Aqui, filma Lisboa como Nova Iorque se tratasse, uma agradável brisa cosmopolita que interage com um senso artisticamente eclético e inspiração do livro de Pedro Paixão. E é uma pena que os olhares aqui reunidos (o magnetismo em Diana Costa e Silva em consolidação com os movimentos de Rita Redshoes) se concentrem num enredo deambulante, que tenta encontrar a sua catarse intrínseca e a profundidade das palavras que nunca ousa proferir. É um filme falhado, diremos assim num tom quase condescendente; porém, é um dos “falhanços” felizes, uma obra que demonstra um esforço por parte de Diogo em atribuir um ritmo onde não existe.

O artificialismo de uma trama que se afasta do miserabilismo identificável de outras obras, ou das tendências de configuração de uma “portugalidade” enquanto identidade coletiva, “Imagens Proibidas” é somente o Cinema fora do seu habitat, assim como fizera no ano passado “Leviano” (um fracasso curioso que merece mais a nossa atenção do que o nosso profundo desprezo). Por vias de tentar ser um Brisseau alfacinha, mais académico e pouco dado aos explícitos corporais e emocionais, cabe a nós explicar a Hugo Diogo que, por mais alma deposite a este projeto, este não vinga para além de um exemplar egocêntrico.

Tudo, porque o realizador não possui ainda uma voz, um gesto autoral em toda esta caça ao vazio. “Imagens Proibidas” não é um objeto interdito que se prometia, é um rastilho de pouco pavio, onde, novamente repescando a estaca inicial, carece de solidez nas suas ideias, principalmente as de Cinema.

# [O QUE FAZER]
Repita integralmente a crítica ao filme “Imagens Proibidas”, sem alterar uma única palavra. Os registos apresentados de seguida provêm de outra fonte.

# [DADOS]
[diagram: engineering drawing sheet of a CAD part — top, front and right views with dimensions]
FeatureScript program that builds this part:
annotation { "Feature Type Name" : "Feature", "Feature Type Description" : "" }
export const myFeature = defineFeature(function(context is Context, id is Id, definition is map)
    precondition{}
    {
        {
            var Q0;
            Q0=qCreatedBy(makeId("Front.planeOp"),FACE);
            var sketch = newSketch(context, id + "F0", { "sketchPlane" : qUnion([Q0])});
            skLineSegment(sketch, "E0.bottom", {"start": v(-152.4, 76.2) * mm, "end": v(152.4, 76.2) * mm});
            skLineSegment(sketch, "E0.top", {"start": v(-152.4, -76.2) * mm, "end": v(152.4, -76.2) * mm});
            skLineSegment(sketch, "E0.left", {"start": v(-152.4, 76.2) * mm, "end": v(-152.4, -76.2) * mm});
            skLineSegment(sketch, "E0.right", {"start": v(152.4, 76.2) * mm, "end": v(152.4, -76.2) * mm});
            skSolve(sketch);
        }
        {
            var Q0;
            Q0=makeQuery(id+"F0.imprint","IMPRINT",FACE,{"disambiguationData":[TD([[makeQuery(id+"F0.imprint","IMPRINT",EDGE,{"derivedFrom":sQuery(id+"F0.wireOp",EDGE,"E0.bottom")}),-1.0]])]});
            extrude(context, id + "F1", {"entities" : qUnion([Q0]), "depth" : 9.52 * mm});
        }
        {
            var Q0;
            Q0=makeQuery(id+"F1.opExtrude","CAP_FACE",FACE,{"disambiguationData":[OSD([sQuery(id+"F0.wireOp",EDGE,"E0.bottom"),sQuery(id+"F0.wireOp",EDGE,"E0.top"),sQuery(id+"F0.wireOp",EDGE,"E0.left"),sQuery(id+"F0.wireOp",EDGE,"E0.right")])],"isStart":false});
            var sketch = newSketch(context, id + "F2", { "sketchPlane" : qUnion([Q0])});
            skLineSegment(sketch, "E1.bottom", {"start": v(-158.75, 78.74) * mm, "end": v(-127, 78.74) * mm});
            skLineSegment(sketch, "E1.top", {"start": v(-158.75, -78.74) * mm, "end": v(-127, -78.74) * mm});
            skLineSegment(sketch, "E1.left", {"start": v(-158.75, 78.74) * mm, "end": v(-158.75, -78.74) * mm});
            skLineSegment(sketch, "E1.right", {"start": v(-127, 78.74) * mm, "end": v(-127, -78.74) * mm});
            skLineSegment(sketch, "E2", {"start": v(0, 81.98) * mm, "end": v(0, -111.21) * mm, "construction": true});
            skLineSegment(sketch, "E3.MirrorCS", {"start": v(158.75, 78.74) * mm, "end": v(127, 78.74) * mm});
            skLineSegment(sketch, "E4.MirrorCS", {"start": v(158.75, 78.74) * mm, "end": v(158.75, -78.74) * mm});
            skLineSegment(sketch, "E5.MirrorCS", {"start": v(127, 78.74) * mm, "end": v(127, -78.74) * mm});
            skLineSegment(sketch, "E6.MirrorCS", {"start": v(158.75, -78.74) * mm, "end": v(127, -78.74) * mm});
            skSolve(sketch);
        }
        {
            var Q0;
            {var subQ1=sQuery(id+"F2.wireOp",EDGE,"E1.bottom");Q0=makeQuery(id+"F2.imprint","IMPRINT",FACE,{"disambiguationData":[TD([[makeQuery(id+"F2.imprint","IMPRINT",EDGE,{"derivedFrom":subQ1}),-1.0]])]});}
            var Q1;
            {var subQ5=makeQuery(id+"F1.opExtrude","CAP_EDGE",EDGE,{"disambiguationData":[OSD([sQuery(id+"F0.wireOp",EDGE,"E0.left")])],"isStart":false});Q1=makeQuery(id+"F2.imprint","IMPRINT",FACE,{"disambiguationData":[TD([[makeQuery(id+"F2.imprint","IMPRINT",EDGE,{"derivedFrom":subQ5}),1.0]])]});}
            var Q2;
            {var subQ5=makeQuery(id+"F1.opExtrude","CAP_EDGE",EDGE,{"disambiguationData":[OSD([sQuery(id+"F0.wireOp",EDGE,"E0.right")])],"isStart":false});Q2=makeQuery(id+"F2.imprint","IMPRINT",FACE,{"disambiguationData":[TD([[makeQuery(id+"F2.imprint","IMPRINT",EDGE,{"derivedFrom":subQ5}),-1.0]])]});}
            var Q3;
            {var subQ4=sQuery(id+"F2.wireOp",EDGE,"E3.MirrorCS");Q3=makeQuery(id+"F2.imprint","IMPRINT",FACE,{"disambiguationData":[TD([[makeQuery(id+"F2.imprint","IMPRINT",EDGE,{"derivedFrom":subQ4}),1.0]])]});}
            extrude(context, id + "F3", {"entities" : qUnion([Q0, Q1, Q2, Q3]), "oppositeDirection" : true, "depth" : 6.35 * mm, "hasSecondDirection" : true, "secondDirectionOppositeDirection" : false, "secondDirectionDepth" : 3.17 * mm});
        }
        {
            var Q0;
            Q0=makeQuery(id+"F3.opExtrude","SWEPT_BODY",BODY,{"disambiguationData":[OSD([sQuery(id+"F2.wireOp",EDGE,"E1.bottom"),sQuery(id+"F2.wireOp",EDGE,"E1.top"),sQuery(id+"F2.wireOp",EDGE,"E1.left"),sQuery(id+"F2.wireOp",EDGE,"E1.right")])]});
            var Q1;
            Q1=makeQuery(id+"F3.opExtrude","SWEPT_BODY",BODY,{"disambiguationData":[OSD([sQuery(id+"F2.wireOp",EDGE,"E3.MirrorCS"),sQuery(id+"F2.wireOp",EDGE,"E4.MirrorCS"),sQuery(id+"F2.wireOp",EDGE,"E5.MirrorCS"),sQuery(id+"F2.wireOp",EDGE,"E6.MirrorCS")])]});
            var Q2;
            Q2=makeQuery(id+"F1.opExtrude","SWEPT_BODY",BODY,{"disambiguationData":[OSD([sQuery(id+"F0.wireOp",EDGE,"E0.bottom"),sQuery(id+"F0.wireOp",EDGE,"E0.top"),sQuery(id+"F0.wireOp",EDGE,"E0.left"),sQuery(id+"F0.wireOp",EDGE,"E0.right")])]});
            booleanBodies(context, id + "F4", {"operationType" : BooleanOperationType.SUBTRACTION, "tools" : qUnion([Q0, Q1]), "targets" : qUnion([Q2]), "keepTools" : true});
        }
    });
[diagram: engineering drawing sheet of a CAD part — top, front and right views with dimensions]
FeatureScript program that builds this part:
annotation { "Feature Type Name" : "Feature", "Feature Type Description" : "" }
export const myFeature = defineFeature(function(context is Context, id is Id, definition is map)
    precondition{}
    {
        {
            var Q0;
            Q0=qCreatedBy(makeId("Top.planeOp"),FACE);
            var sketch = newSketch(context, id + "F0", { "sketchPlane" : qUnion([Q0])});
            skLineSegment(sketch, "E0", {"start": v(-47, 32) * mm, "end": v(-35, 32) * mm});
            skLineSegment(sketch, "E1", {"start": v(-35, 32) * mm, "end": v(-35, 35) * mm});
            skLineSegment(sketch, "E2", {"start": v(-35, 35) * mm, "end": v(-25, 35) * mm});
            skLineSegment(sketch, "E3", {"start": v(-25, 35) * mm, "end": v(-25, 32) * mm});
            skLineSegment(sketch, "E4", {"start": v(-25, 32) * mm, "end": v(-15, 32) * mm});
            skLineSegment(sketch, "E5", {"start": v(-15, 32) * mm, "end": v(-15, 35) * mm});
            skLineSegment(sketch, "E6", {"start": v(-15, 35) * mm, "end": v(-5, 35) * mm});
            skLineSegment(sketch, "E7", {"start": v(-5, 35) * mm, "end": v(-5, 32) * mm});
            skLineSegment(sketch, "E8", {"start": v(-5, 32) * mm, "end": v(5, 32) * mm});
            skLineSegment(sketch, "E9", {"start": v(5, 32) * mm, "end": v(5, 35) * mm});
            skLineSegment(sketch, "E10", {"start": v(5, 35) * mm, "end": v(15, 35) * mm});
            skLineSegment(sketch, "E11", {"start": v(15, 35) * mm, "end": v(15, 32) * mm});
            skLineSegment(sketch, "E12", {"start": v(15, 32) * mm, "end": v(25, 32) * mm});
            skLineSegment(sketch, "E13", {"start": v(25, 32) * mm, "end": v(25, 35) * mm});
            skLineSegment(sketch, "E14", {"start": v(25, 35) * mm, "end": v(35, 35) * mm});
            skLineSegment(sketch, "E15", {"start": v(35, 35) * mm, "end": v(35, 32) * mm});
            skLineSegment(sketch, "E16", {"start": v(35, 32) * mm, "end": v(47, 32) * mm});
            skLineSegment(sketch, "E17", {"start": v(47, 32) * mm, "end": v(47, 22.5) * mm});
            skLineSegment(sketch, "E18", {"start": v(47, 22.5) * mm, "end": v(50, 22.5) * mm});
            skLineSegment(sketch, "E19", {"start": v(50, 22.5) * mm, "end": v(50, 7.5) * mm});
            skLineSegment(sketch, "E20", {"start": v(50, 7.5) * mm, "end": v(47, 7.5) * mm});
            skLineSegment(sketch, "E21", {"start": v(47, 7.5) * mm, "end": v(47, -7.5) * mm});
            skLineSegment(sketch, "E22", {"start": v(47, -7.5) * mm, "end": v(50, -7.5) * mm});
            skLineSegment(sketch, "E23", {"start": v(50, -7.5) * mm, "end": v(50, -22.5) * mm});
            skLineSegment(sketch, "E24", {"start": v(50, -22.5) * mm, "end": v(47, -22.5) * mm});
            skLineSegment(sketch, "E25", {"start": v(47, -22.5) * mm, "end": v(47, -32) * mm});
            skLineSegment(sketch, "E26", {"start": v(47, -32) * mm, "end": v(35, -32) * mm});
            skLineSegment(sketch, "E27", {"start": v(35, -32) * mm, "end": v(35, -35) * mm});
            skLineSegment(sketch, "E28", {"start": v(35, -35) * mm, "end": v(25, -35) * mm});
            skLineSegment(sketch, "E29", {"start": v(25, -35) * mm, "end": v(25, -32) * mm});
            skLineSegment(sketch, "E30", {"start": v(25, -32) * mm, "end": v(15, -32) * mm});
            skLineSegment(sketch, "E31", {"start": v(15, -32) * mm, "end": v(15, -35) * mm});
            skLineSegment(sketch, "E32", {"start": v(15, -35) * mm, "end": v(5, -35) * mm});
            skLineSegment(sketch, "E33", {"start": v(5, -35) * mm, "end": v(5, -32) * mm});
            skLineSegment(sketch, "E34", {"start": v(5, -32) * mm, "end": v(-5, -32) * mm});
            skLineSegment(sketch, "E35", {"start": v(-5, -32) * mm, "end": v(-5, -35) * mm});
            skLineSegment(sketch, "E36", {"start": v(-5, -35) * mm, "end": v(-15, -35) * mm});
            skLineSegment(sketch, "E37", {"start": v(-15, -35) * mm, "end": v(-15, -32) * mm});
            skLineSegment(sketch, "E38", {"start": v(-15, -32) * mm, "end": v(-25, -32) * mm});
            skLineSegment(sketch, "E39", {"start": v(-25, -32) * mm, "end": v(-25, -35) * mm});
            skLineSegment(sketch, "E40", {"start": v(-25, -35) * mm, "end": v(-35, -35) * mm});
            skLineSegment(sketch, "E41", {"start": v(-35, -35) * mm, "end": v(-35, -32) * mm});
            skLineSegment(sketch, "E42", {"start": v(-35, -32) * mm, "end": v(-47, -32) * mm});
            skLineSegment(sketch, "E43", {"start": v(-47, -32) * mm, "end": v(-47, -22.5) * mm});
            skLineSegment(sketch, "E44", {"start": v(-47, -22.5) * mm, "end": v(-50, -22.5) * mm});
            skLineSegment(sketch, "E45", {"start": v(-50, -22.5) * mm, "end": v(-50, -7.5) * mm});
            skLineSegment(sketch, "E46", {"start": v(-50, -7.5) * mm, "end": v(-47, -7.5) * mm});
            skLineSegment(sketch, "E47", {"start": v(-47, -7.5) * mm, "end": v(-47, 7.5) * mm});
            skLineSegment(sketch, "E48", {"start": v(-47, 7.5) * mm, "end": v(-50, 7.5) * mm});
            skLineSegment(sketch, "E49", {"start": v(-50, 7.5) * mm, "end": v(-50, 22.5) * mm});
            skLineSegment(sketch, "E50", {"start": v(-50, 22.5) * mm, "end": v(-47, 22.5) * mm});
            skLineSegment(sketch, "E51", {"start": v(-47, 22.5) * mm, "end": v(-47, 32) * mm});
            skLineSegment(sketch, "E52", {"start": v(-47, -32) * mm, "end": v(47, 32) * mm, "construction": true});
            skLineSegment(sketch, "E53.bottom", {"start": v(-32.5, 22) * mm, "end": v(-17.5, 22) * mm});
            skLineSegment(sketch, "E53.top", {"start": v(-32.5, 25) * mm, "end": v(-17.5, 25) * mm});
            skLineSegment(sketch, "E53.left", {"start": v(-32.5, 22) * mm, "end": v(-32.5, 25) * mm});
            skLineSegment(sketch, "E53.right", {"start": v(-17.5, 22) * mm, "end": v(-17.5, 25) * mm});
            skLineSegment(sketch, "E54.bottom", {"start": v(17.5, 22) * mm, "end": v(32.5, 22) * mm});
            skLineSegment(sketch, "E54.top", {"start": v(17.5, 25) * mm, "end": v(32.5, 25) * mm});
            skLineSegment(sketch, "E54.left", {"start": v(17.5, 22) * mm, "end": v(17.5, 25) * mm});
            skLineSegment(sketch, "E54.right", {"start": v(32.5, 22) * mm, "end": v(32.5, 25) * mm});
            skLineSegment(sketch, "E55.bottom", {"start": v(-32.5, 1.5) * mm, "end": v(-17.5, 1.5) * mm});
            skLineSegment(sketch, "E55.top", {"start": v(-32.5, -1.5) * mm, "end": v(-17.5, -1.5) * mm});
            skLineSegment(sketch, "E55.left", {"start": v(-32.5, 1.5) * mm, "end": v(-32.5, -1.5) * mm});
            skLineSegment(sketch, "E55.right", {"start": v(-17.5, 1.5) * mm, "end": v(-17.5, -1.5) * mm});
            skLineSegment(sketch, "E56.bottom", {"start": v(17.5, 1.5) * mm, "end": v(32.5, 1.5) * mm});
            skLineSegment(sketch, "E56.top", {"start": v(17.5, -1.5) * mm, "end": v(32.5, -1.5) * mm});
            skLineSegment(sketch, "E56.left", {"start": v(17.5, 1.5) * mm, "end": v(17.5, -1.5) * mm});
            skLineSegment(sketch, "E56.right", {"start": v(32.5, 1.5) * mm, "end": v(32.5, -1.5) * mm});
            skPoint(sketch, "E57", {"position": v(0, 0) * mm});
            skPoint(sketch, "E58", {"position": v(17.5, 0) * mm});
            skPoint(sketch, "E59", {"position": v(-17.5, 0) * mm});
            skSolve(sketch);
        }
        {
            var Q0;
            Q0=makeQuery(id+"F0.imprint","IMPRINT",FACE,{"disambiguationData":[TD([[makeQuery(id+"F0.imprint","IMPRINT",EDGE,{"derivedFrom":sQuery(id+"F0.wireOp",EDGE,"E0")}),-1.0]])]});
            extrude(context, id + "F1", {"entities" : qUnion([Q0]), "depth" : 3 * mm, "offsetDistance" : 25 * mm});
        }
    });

# [TAREFA RESOLVIDA]
Aqui, filma Lisboa como Nova Iorque se tratasse, uma agradável brisa cosmopolita que interage com um senso artisticamente eclético e inspiração do livro de Pedro Paixão. E é uma pena que os olhares aqui reunidos (o magnetismo em Diana Costa e Silva em consolidação com os movimentos de Rita Redshoes) se concentrem num enredo deambulante, que tenta encontrar a sua catarse intrínseca e a profundidade das palavras que nunca ousa proferir. É um filme falhado, diremos assim num tom quase condescendente; porém, é um dos “falhanços” felizes, uma obra que demonstra um esforço por parte de Diogo em atribuir um ritmo onde não existe.

O artificialismo de uma trama que se afasta do miserabilismo identificável de outras obras, ou das tendências de configuração de uma “portugalidade” enquanto identidade coletiva, “Imagens Proibidas” é somente o Cinema fora do seu habitat, assim como fizera no ano passado “Leviano” (um fracasso curioso que merece mais a nossa atenção do que o nosso profundo desprezo). Por vias de tentar ser um Brisseau alfacinha, mais académico e pouco dado aos explícitos corporais e emocionais, cabe a nós explicar a Hugo Diogo que, por mais alma deposite a este projeto, este não vinga para além de um exemplar egocêntrico.

Tudo, porque o realizador não possui ainda uma voz, um gesto autoral em toda esta caça ao vazio. “Imagens Proibidas” não é um objeto interdito que se prometia, é um rastilho de pouco pavio, onde, novamente repescando a estaca inicial, carece de solidez nas suas ideias, principalmente as de Cinema.